* **PROBLEM TO WORK ON**
According to the passage on iteration, what is the fancier term for nonsense placeholder words such as foo and bar?

[[ PASSAGE, beginning ]]

## Introducing iteration

The for operation is one of the most common, but also one of the most confusing, ways to tell a computer what to do. This is because it requires to understand a lot of concepts at once; we will walk through each of them, get confused a little bit, then get confused a lot, then get it.

When talking about for, we usually talk about for loops or iteration. This is because for lets you express the fact that you will perform an operation on a (finite) set of elements. Let’s start with a perfectly boring yet somewhat instructive example. We can draw five random numbers between 0 and 1, using

rand(5)


We might want to print smol when a number is lower or equal to 0.5, and chonky in the rest of the situations. In a lot of programming examples, you will see foo and bar. Why on Earth would we need to print foo and bar? These are nonsense words used as placeholders by programmers. Of course, what with us being all fancy, the term you should use instead of nonsense is “metasyntactic variables”. But polysyllabic nonsense is nonsense still, and so we will use the far more dignified smol and chonky:

random_numbers = rand(5)

for random_number in random_numbers
if random_number ≤ 0.5
println("smol")
else
println("chonky")
end
end

smol
smol
smol
chonky
chonky


There is quite a lot happening here, so we will go line by line.

random_numbers = rand(5)


First, we generate 5 random numbers, and put them in a variable called random_numbers. It is always a good idea to give very explicit names to variables. To begin with, most code editors will be very good at autocompletion: type a few letters, then hit the Tab key, and you will see the possible values.

Giving plural names to things that have multiple elements is also useful: it helps to have code that reads like plain english. By contrast, variables whose name is singular have a single value in them.

Now we can start the loop itself:

for random_number in random_numbers
# Content of the loop
end


This line gives a simple instruction to your computer. Actually, no. It gives a bunch of complex instructions to your computer, but it is an easy enough instruction for us to write, and this is all that matters.

It goes something like this:

1. look at what is inside random_numbers
2. take the first value, and name it random_number
3. do whatever we tell you to do with this variable until you hit end
4. move on to the next value of random_numbers, and start again
5. when you have exhausted the values in random_numbers, continue to whatever is after the end of the loop

The for loop is one of the most difficult construct to understand, because of this “change the content of the variable” trickery. We will have a few more examples in this lesson.

The final lines we need to look at are in the inside of the loop – we call this inside thing the body for no particular reason.

if random_number ≤ 0.5
println("smol")
else
println("chonky")

[[ PASSAGE, end ]]
[[ SUPPLIED MATERIAL, beginning ]]

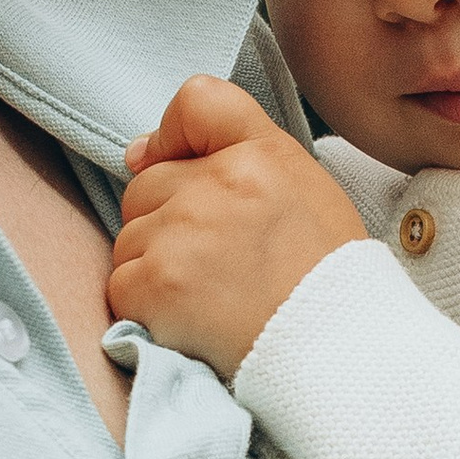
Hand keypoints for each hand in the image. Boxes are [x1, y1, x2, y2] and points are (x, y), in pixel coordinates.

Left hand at [109, 77, 367, 379]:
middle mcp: (219, 183)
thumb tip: (138, 155)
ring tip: (209, 300)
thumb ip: (237, 159)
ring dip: (153, 271)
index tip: (176, 167)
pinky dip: (145, 310)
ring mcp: (183, 232)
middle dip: (165, 224)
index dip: (173, 136)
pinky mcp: (156, 283)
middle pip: (147, 186)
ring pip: (128, 239)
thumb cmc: (327, 283)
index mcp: (263, 155)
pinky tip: (191, 323)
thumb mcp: (306, 193)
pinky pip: (121, 286)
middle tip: (215, 267)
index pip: (197, 102)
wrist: (338, 356)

[[ SUPPLIED MATERIAL, end ]]

* **FINISHED TASK**
Metasyntactic variables.